I paesaggi spettrali del Salento, fatti di scheletri di ulivo, fa veramente male al cuore e ad un'intera economia. E tutto questo per colpa di un microbo ancora più pericoloso della Xylella fastidiosa: l'ignoranza fastidiosa che colpisce un nutrito gruppo di politici, amministratori e giornalisti con evidenti bias cognitivi. Queste storie insegnano anche che la costruzione delle conoscenze presuppone la perdita di potenza di mere opinioni per acquisire solide e complesse competenze (cognitive, culturali, politiche, sociali, etiche). Nel suo essere complesso, l’uomo si colloca, quindi, in un ambiente altrettanto complesso, che ne influenza e ne stravolge la complessità fisiologica e sociale e da esso stesso ne risulta influenzato. Ed è così che l'uomo, l’essere più complesso esistente in natura, trasforma in religione tutto ciò che non capisce, in complotto ciò che non gli garba e in verità i propri limiti cognitivi, piegando la realtà dei fatti e i fatti della storia in farneticanti opinioni personali.
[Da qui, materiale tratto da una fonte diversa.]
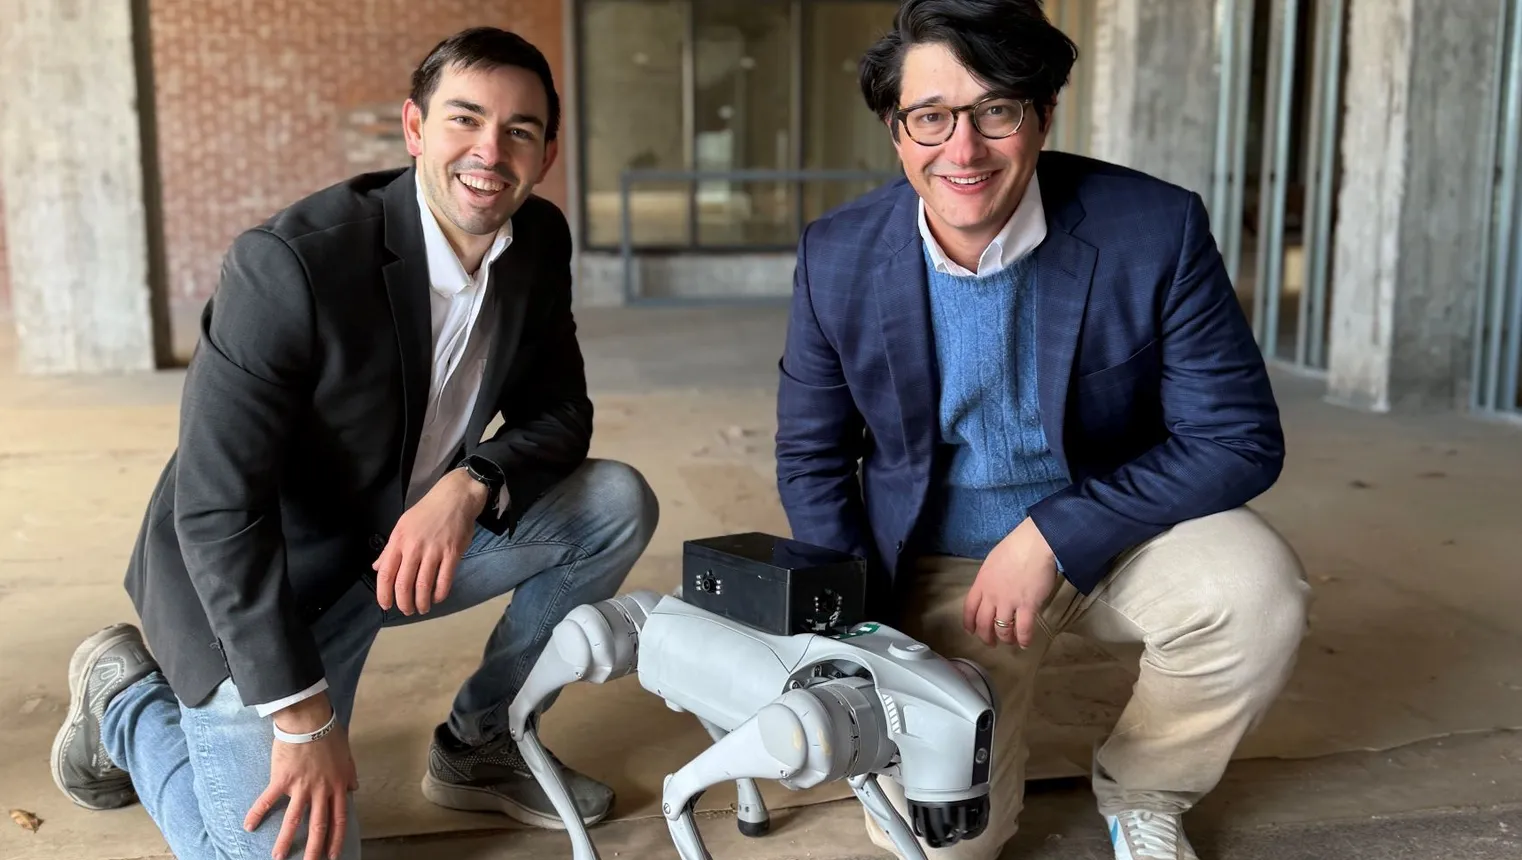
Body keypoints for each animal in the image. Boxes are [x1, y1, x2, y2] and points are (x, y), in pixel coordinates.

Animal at [502, 529, 998, 858]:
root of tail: (664, 602)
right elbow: (674, 793)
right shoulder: (806, 726)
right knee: (544, 683)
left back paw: (751, 811)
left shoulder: (850, 755)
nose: (959, 825)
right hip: (603, 638)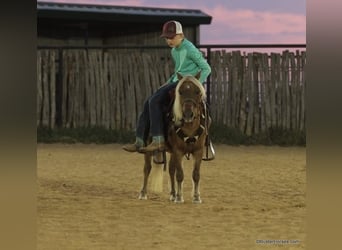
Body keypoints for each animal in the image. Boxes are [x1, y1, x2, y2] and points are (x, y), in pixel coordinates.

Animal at [139, 72, 208, 203]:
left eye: (197, 91)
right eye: (180, 92)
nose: (188, 114)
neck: (189, 126)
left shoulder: (198, 151)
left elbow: (196, 174)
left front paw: (196, 197)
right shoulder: (178, 151)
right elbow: (180, 174)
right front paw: (180, 197)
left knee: (171, 170)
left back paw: (172, 193)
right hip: (149, 147)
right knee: (147, 168)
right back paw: (143, 193)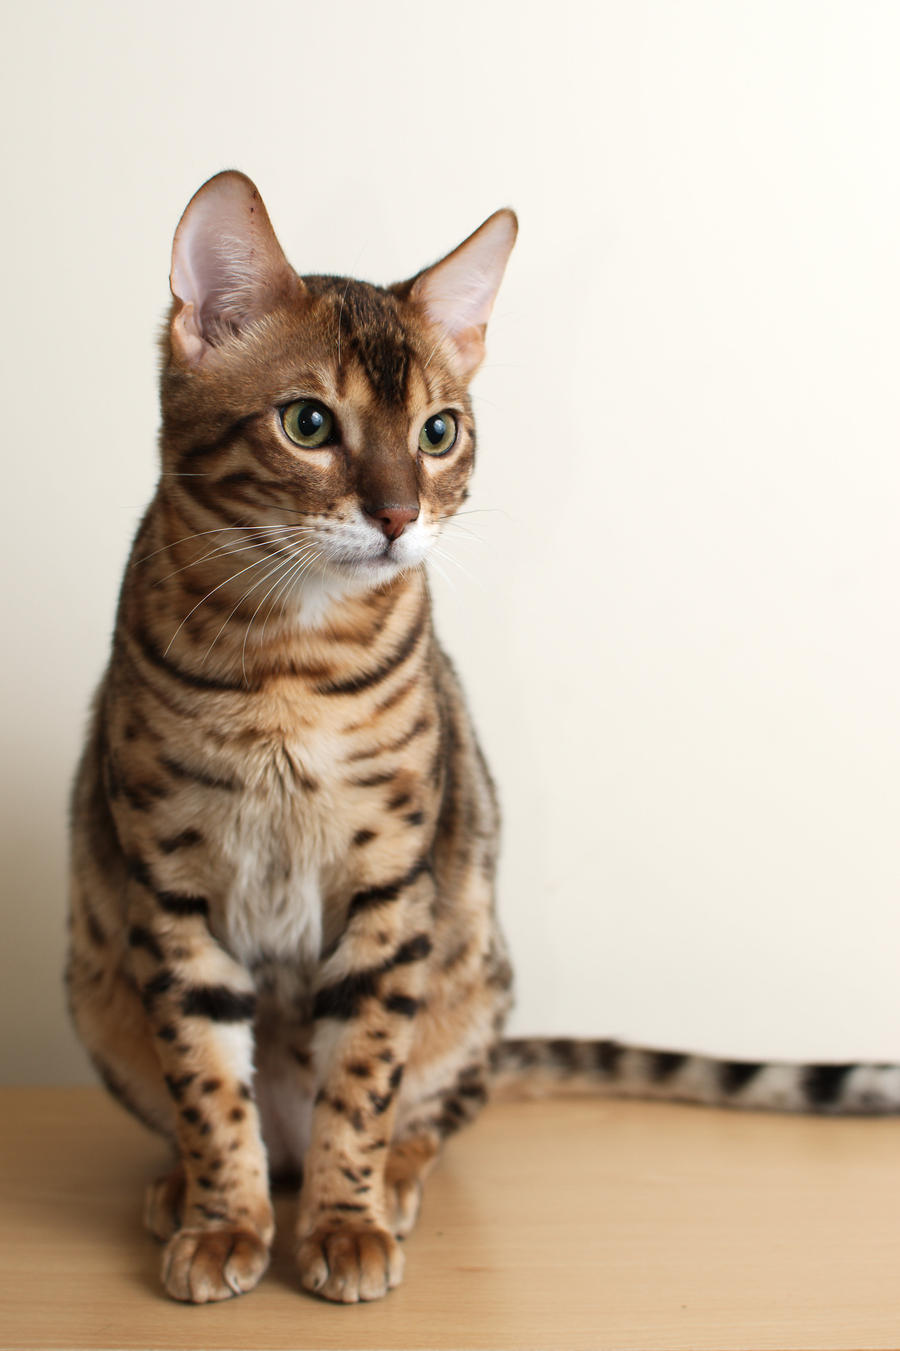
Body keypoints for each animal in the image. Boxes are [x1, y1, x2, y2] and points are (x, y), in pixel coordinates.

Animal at [66, 171, 897, 1307]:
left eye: (438, 432)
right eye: (308, 422)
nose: (398, 515)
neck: (289, 667)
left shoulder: (389, 886)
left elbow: (361, 1082)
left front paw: (343, 1225)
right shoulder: (171, 885)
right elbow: (207, 1083)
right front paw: (226, 1221)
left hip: (470, 977)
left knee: (423, 1113)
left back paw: (383, 1185)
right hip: (100, 984)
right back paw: (183, 1188)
L’ignoranza dei problemi, alimentata e sostenuta da una inadeguatezza di molti decisori politici, da una routinaria cantilena di esternazioni bizzarre da parte di sapienti ignoranti, da anatemi scomposti di curiali con pregiudizi cognitivi, da ipotesi complottiste di chi è abituato a banalizzare la complessità delle cose, porta poi ad uno stravolgimento dell’equilibrio dinamico necessario per mantenere l’isonomia in una società complessa. Un compito, questo, della politica e dei decisori, i quali devono promuovere politiche atte a garantire sia i diritti inviolabili del singolo cittadino che le necessità collettive.
Quante volte i cittadini si saranno chiesti come e con quali criteri la politica, i decisori, il parlamento prende le sue decisioni; le quali inevitabilmente andranno poi ad impattare sulla vita reale degli stessi cittadini. Quanto importanti sono le competenze, il metodo ed il merito, e quindi il metodo scientifico, per arrivare a prendere decisioni che vadano oltre i pregiudizi, le opinioni personali ed i conflitti di interesse?
La politica, se non sa valutare le cose con metodo e nel merito, rischia di confondere e ingannare i cittadini e i consumatori. Serve ovviamente una solida base di conoscenza e di metodo scientifico e questo significa anche la fatica dello studio.
Scriveva Antonio Gramsci: “Occorre persuadere molta gente che anche lo studio è un mestiere, e molto faticoso, con un suo speciale tirocinio, oltre che intellettuale, anche muscolare-nervoso: è un processo di adattamento, è un abito acquisito con lo sforzo, la noia e anche la sofferenza”.